Animal inequality and favouritism is all too apparent when a French Bulldog gets treated like a precious fashion accessory but a South Devon Bull is seen as a scrumptious piece of beef

 

On Monday, fashion website Lyst caused uproar on Twitter after launching their ‘Canine Collection’, offering a range of dogs ‘from petite XS puppies to oversized companions, in a choice of six wearable colourways’. The site featured photos of 33 different dog breeds, each with a different price and a description explaining what kind of bag the dog will fit in and what style of outfit it complements best. Understandably, angry responses came in the thousands, criticising Lyst for perpetuating the idea that cute dogs are fashion accessories rather than intelligent animals that require love, care, and long-term commitment.

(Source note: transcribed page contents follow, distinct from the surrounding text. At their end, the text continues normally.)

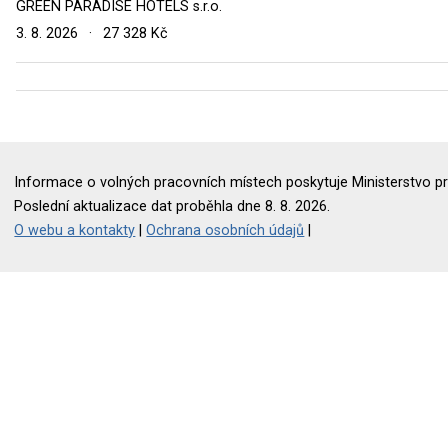
GREEN PARADISE HOTELS s.r.o.
3. 8. 2026
·
27 328 Kč
Informace o volných pracovních místech poskytuje Ministerstvo pr
Poslední aktualizace dat proběhla dne 8. 8. 2026.
O webu a kontakty
|
Ochrana osobních údajů
|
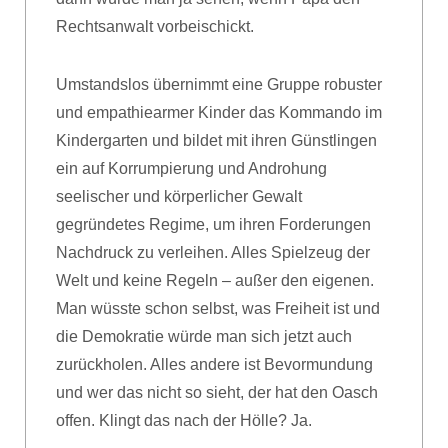
Rechtsanwalt vorbeischickt.
Umstandslos übernimmt eine Gruppe robuster
und empathiearmer Kinder das Kommando im
Kindergarten und bildet mit ihren Günstlingen
ein auf Korrumpierung und Androhung
seelischer und körperlicher Gewalt
gegründetes Regime, um ihren Forderungen
Nachdruck zu verleihen. Alles Spielzeug der
Welt und keine Regeln – außer den eigenen.
Man wüsste schon selbst, was Freiheit ist und
die Demokratie würde man sich jetzt auch
zurückholen. Alles andere ist Bevormundung
und wer das nicht so sieht, der hat den Oasch
offen. Klingt das nach der Hölle? Ja.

The next day, Lyst made another announcement: the entire thing had been a publicity stunt, aimed at drawing awareness to the issue of buying ‘designer dogs’ that are often abandoned when the owner is reluctant to give the commitment needed to keep a pet. Aside from the fact that the stunt wasted the precious time of animal charities such as the RSPCA who spent those 24 hours attempting to get in contact with Lyst, this PR failure drew attention to another issue of animal-related ethics: animal inequality.

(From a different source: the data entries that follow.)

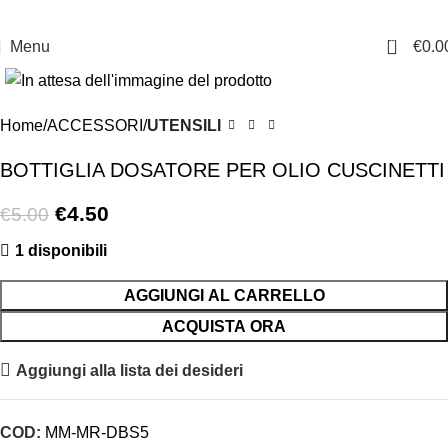
0
Menu
€
0.0
-10%
Home
ACCESSORI
UTENSILI
BOTTIGLIA DOSATORE PER OLIO CUSCINETTI
€
4.50
€
5.00
1 disponibili
AGGIUNGI AL CARRELLO
ACQUISTA ORA
Aggiungi alla lista dei desideri
COD:
MM-MR-DBS5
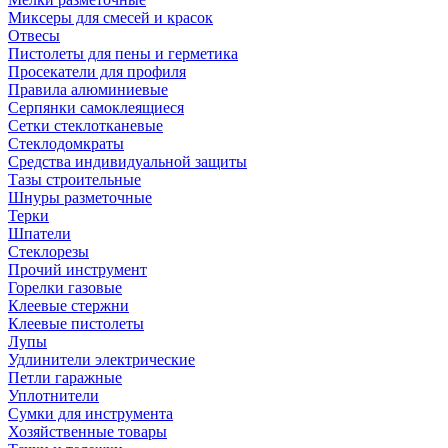
Миксеры для смесей и красок
Отвесы
Пистолеты для пены и герметика
Просекатели для профиля
Правила алюминиевые
Серпянки самоклеящиеся
Сетки стеклотканевые
Стеклодомкраты
Средства индивидуальной защиты
Тазы строительные
Шнуры разметочные
Терки
Шпатели
Стеклорезы
Прочий инструмент
Горелки газовые
Клеевые стержни
Клеевые пистолеты
Лупы
Удлинители электрические
Петли гаражные
Уплотнители
Сумки для инструмента
Хозяйственные товары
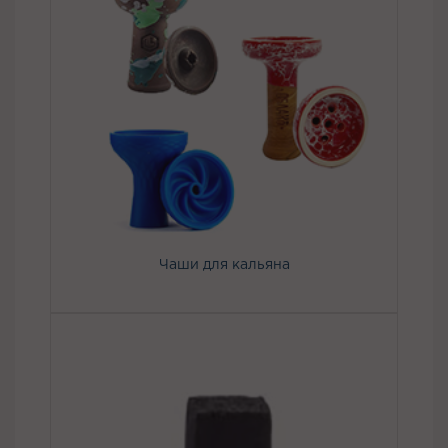
Чаши для кальяна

While spreading the message — quite rightly — that dogs are sentient creatures that deserve love and proper care, Lyst also spreads the message that some animals matter less, by selling fur and leather on their website. Here are a few examples of the products you can buy on Lyst: a fox fur vest, a mink and rabbit fur bag charm, and a mink fur and calfskin leather iPhone case. The idea that some animals exist to be pets and others exist to be products is one of utter injustice; all animals are sentient, intelligent, emotionally complex, and innocent, and it is absurd to think that the suffering of one species is less real or important than that of another. Sadly, this is the mindset of the majority of the human population; it’s the reason the dairy and meat industries continue to thrive, and it’s the reason people can cry at Marley & Me while eating a cheeseburger.

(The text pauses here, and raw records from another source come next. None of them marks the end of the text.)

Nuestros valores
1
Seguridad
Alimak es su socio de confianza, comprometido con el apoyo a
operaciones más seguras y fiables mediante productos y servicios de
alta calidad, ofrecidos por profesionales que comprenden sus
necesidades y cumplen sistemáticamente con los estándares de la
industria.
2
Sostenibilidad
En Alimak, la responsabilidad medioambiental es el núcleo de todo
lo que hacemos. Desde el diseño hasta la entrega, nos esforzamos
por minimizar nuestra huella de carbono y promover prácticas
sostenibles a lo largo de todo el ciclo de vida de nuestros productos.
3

Lyst: yes, abandonment hurts dogs — but the process of turning animals into clothes is also total agony (the process of producing fur includes anal electrocution, suffocation, and skinning while the animal is still alive). Opposing one form of animal abuse while literally funding another does not make you an ethical company.

For animals that are bred to become food, clothing, and other products, the only world that exists is one of pain, and the only humans they know are those who hurt, abuse, and exploit them. Think about this: if we gave all the love and compassion we have for dogs to all the other animals that deserve it too, the world would become a significantly less sad, and significantly more beautiful, place.